Medical coding. After the visit, the clinical documentation needs to be translated into CPT, ICD-10, and HCPCS codes. This is where specialty knowledge matters enormously. Coding a cardiology encounter requires different depth than coding a family practice visit. A coder who understands the difference between a diagnostic catheterization and an interventional one will save a cardiology practice thousands annually in avoided downcoding.

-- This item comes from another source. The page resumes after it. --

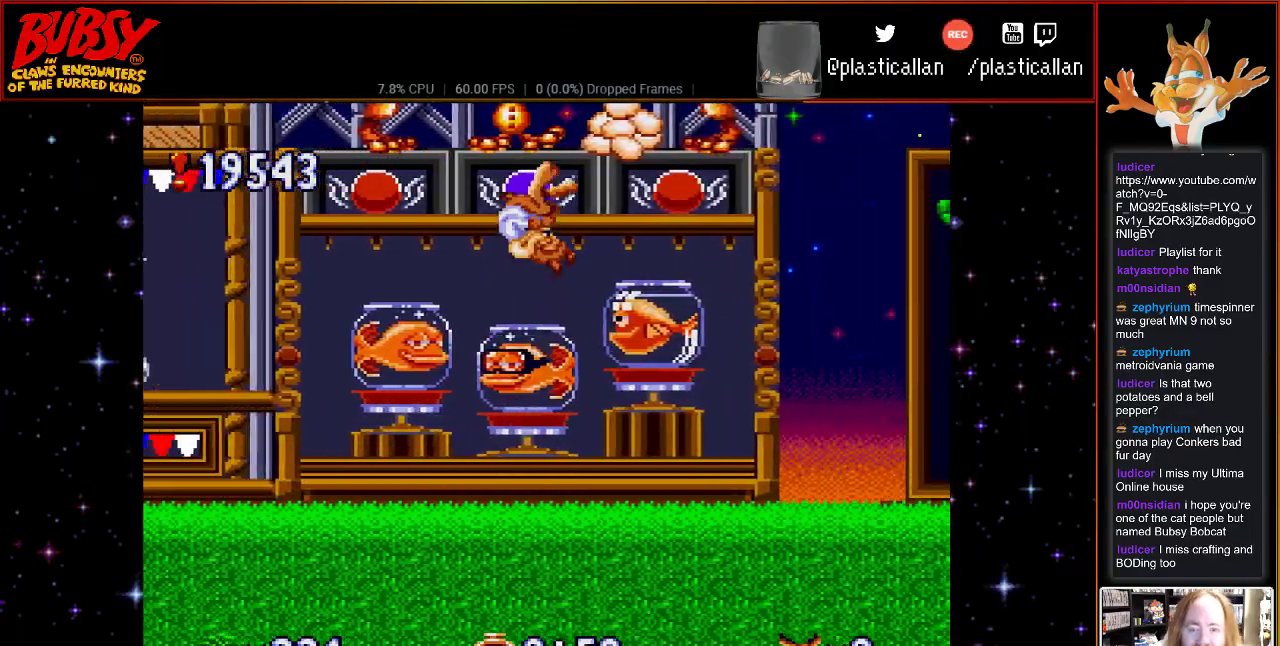
{"buttons": ["DPAD_RIGHT"], "events": [[150, "DPAD_LEFT", "up"], [150, "DPAD_RIGHT", "down"]]}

Claim scrubbing and submission. Every claim gets checked against payer-specific rules before it goes out. Does Blue Cross in that state require modifier 25 on E/M codes billed with procedures? Does Medicare want the rendering provider or the supervising physician on that particular claim type? These details change by payer, by state, and sometimes by plan. Getting them wrong means denials.
Payment posting and reconciliation. When payments arrive (whether electronic or paper), they need to be posted accurately and matched against the expected reimbursement. Underpayments get flagged. Contractual adjustments get verified against fee schedules. Patient balances get calculated and sent.

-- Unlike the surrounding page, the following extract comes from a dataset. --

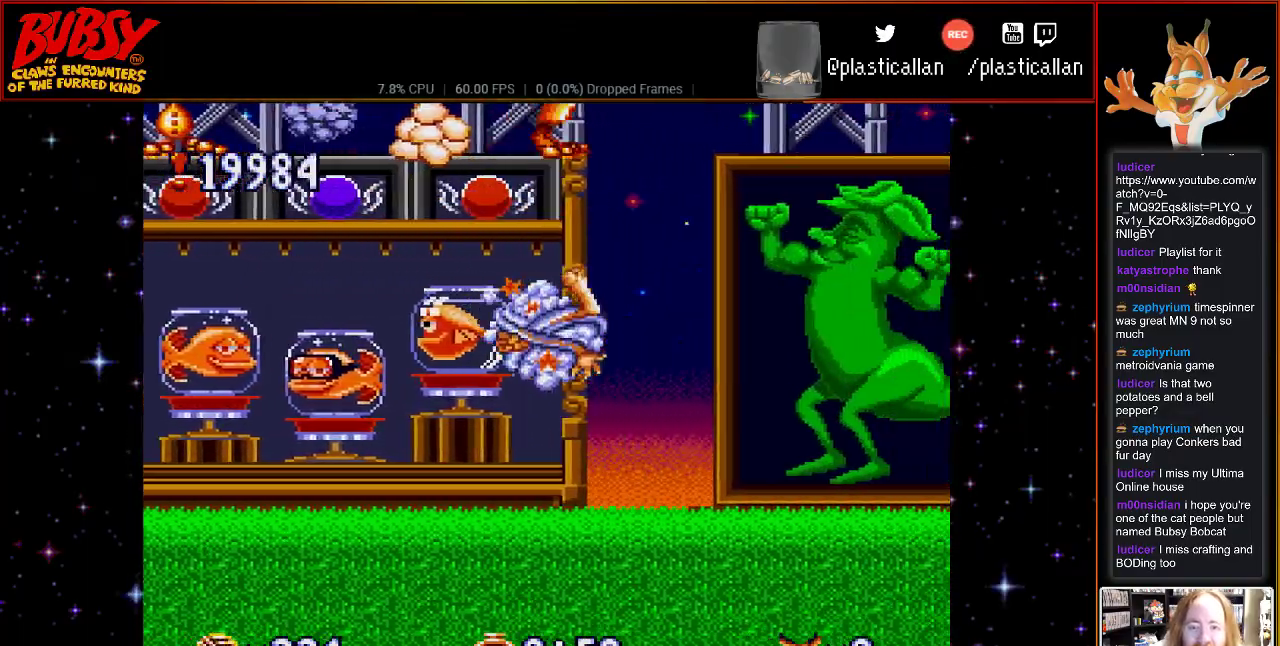
{"buttons": ["DPAD_RIGHT"], "events": []}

Denial management and appeals. This is where most in-house billing teams fall behind. A denied claim is not a lost cause. It is a puzzle with a solution, and solving it within the payer's filing deadline is critical. Practices that do not have a disciplined appeals process leave 5% to 10% of their revenue uncollected.
Accounts receivable follow-up. Claims older than 30 days need active pursuit. Someone has to call the payer, check the claim status, resubmit if necessary, and document the interaction. This tedious, repetitive work is exactly what slips through the cracks when your billing staff is already stretched thin.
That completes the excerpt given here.